======== THE INPUT

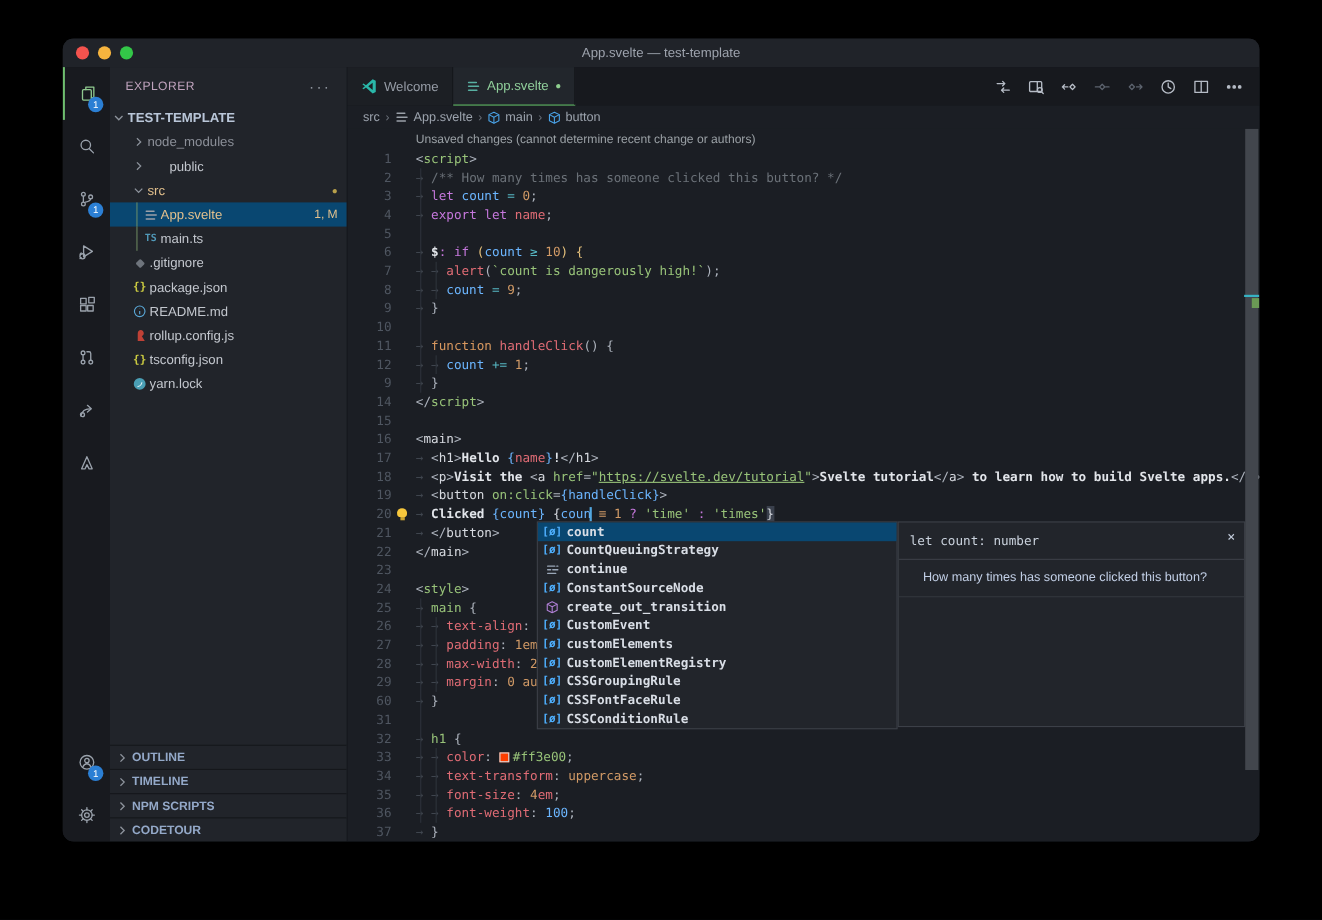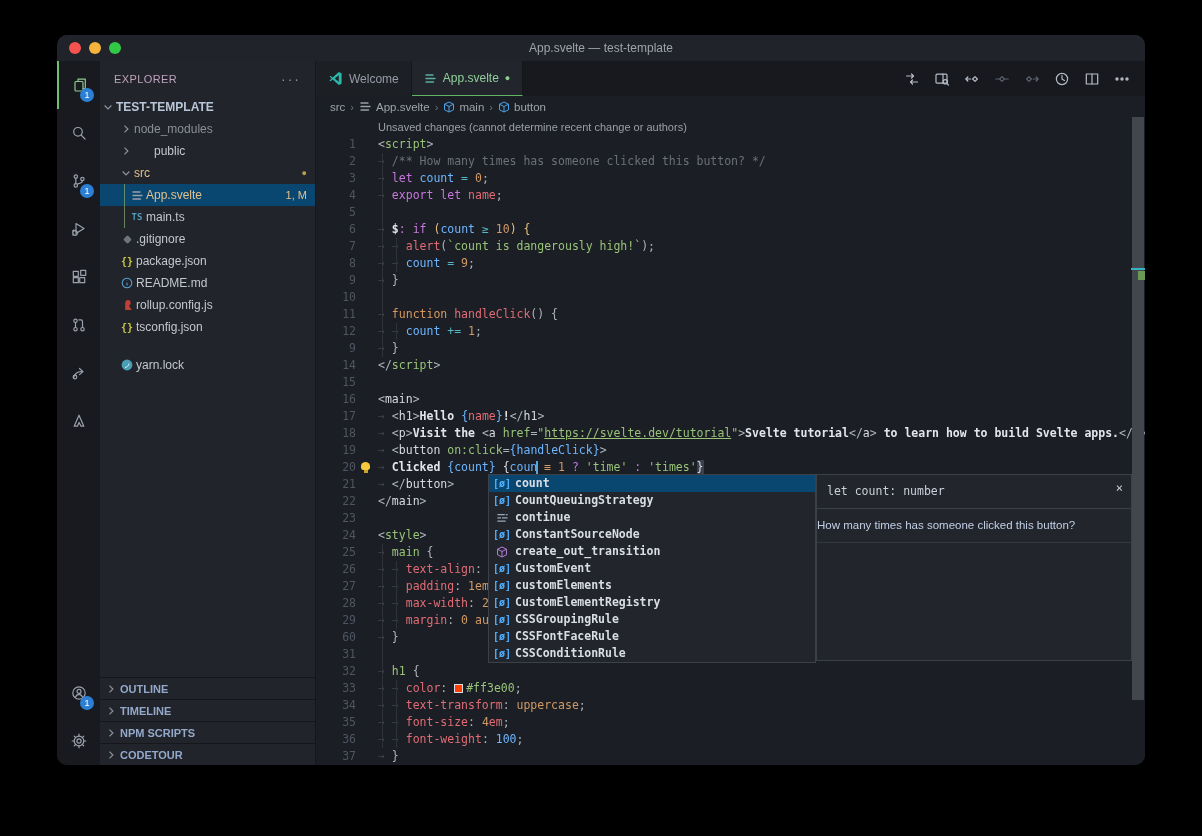--- a/index.html
+++ b/index.html
@@ -290,7 +290,7 @@
             </span>
             <span class="tlabel">tsconfig.json</span>
           </div>
-          <div class="trow" style="padding-left: 18px; margin-top: 16px;">
+          <div class="trow" style="padding-left: 18px;">
             <span class="ficon" style="color: rgb(154, 160, 168);">
               <svg width="12" height="12" viewBox="0 0 12 12">
                 <circle cx="6" cy="6" r="5.4" fill="#4a9fb5"></circle>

================

→ WORK INSTRUCTIONS:
Check the data for the word "padding" and pull out the lines that have it.

→ COMPLETED TASK:
-          <div class="trow" style="padding-left: 18px; margin-top: 16px;">
+          <div class="trow" style="padding-left: 18px;">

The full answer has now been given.